How to tweak merging of 2 network parameters with different inputs?

I have 2 trained models, which has different number of channels in inputs and I would like to merge these network parameters. e.g.

Model1 =>Conv layer parameters [N1,C1,H,W]
Model2 =>Conv layer parameters [N2,C2,H,W]

Final Model => [N1+N2,C1+C2,H,W]

As will concatenate only along single axis. Any suggestion to merge and copy conv layer parameters to a separate network.


This won’t work… N1xC1xHxW + N2xC2xHxW < (N1+N2)x(C1+C2)xHxW in most cases.

Thanks Simon for clarifying.

I am trying to implement Split brain AutoEncoder paper for understanding and it needs merging. I am not sure I misinterpret the paper, but as per knowledge the author is trying to implement as follows:

L_channel (Input) => Network 1 => ab_channel (output)
ab_channel (Input) => Network 2 => L_channel (output)

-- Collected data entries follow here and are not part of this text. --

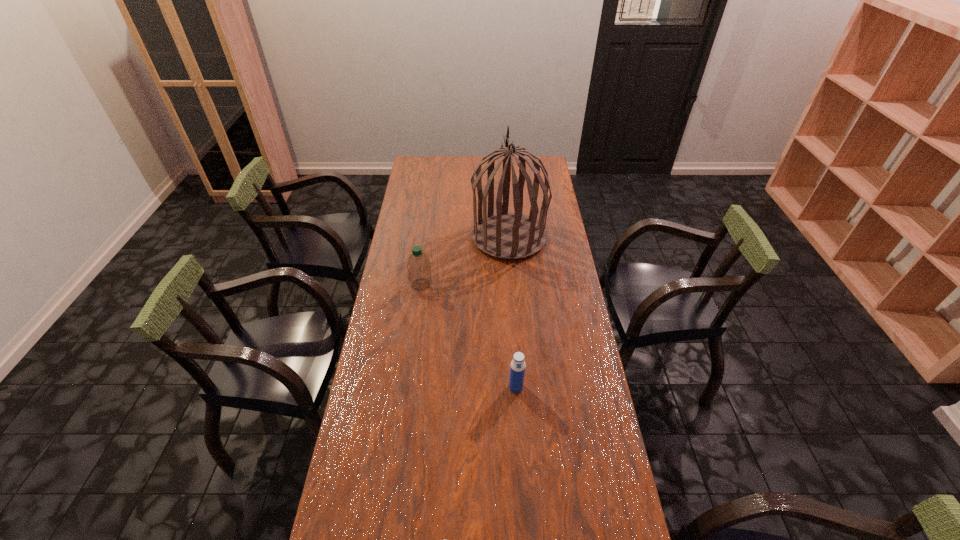
Locate an element on the screen. This screenshot has height=540, width=960. the farthest object is located at coordinates (508, 235).

Identify the location of the tallest object. The image size is (960, 540). (508, 235).

The width and height of the screenshot is (960, 540). Find the location of `the second farthest object`. the second farthest object is located at coordinates [x=419, y=267].

In order to click on the leftmost object in this screenshot , I will do pos(419,267).

Where is `the rightmost water bottle`? The height and width of the screenshot is (540, 960). the rightmost water bottle is located at coordinates (517, 368).

Where is `the second farthest water bottle`? the second farthest water bottle is located at coordinates (517, 368).

You are a GUI agent. You are given a task and a screenshot of the screen. Output one action in this format:
    pyautogui.click(x=<x>, y=<y>)
    Task: Click on the vacant space located on the front of the tallest object
    
    Given the screenshot: What is the action you would take?
    pyautogui.click(x=516, y=330)

Locate an element on the screen. vacant space located on the right of the farthest water bottle is located at coordinates (522, 285).

Identify the location of free space located on the back of the second nearest water bottle. Image resolution: width=960 pixels, height=540 pixels. (514, 358).

Where is `object at the left edge`? The height and width of the screenshot is (540, 960). object at the left edge is located at coordinates (419, 267).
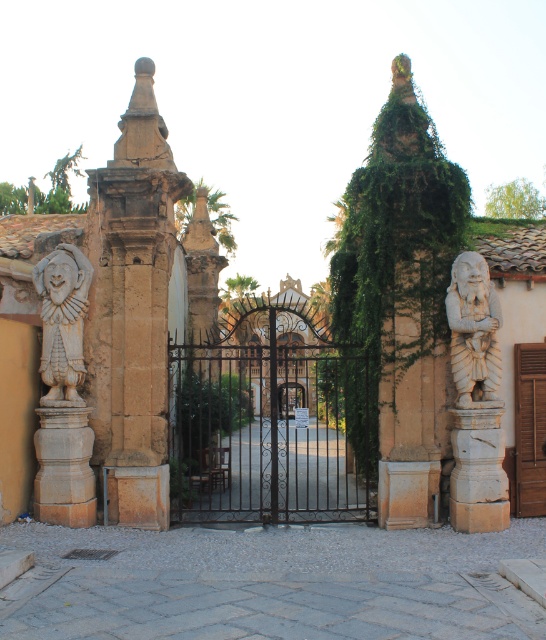
You are standing at the entrance of the gate and want to take a photo of both the stone clown at left and the white stone dwarf at right. Which statue should you focus on first to ensure both are in frame without moving the camera?

You should focus on the stone clown at left first since it is closer to the viewer than the white stone dwarf at right, allowing both to be captured in the frame without needing to adjust the camera position.

You are a delivery person approaching the entrance gate. You need to deliver a package to the house behind the gate. The gate is partially open, and you see the white stone dwarf at right and the brown wooden door at right. Which object is closer to the ground?

The white stone dwarf at right is shorter than the brown wooden door at right, so the white stone dwarf at right is closer to the ground.

You are a visitor approaching the grand entrance gate. You see the white stone dwarf at right and the brown wooden door at right. Which one is positioned to the left side of the other?

The white stone dwarf at right is positioned to the left of the brown wooden door at right.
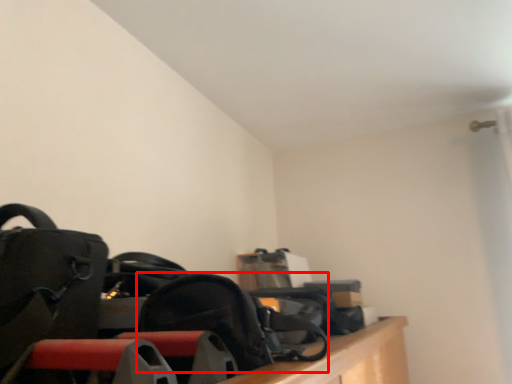
Question: Observing the image, what is the correct spatial positioning of shoulder bag (annotated by the red box) in reference to luggage and bags?

Choices:
 (A) right
 (B) left

Answer: (A)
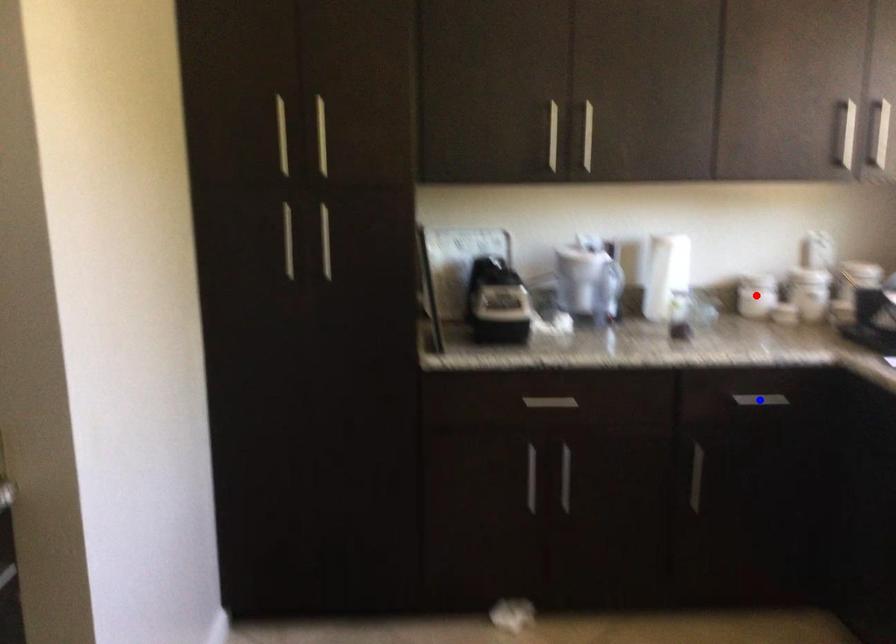
Question: In the image, two points are highlighted. Which point is nearer to the camera? Reply with the corresponding letter.

Choices:
 (A) blue point
 (B) red point

Answer: (A)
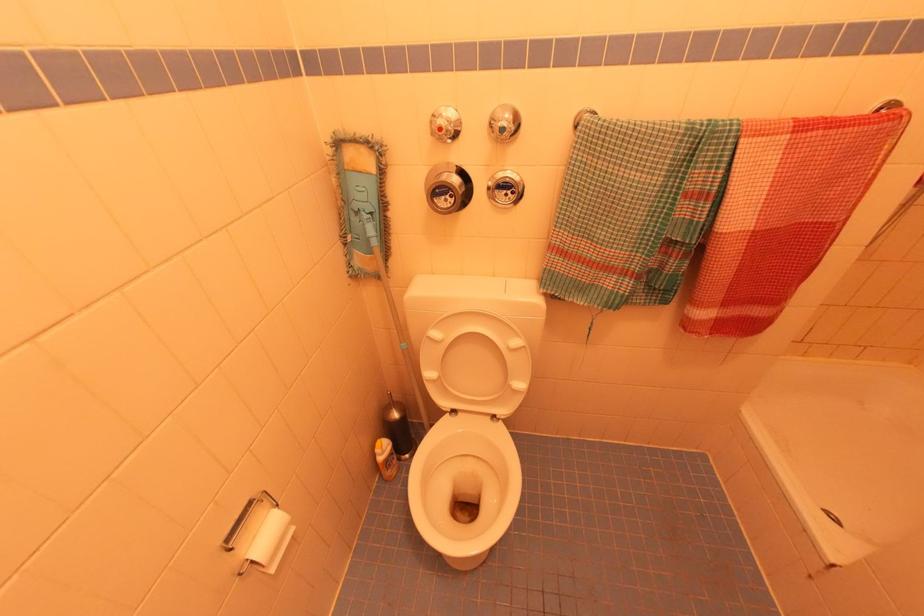
Identify the location of silver toilet brush handle. 447,188.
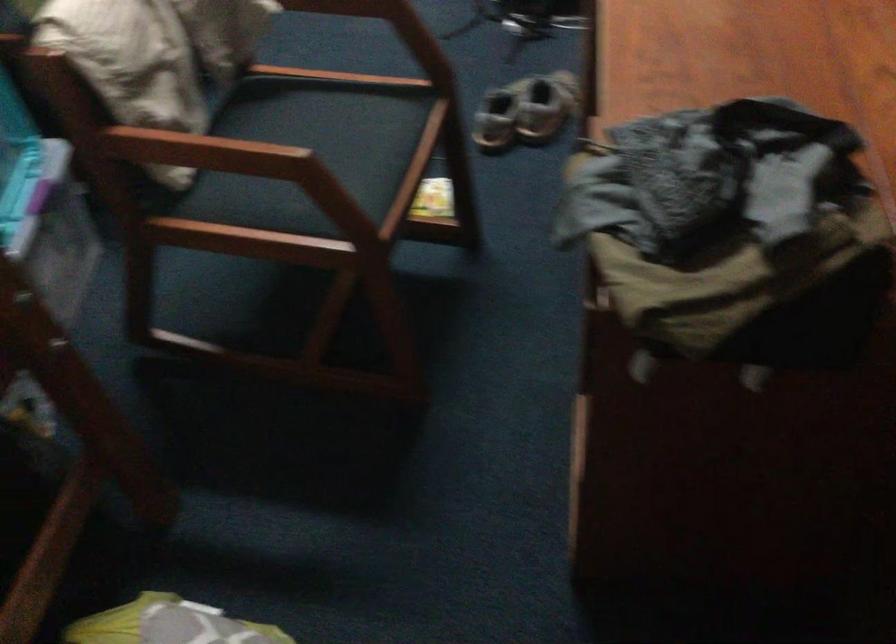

finally merge both networks along channels for each layers to test different Classification/Detection network comparisons. e.g. Classification network
RGB => (Network 1 + Network 2) => fc5 features => classifier

Now I am not sure how to merge them, if I try to use ‘group’ parameter in convolution to split the network then how do we split 3 channel input so that 1 part of network looks “L” channel and other “ab” channel.

It might need some time to read the paper t answer my query. This is explained in section 3.1/3.2 of paper.

Thanks in advance.

From your description, it seems that you need to transform rgb images into lab space, and activate on each subset of channels separately using the two networks.

yes, we can do that also. But main intention is to use weights learn (feature learning) by spliting the network along channels for each layer and merge both for other tasks and use single network for it

RGB => Lab => (Network 1 + Network 2) => fc5 features => classifier

Why can’t you just activate each net to fc and concatenate the results? What’s the importance of having each layer outputs concatenated?

I tried but it for my dataset and network, but transfer learning works poorer as compare to random initalization of weights. So I thought, combining the nets along channel and performing convolution on combined will give more valuable features, I am also not sure of it …So I wanted to try this combining the network and training it for classification.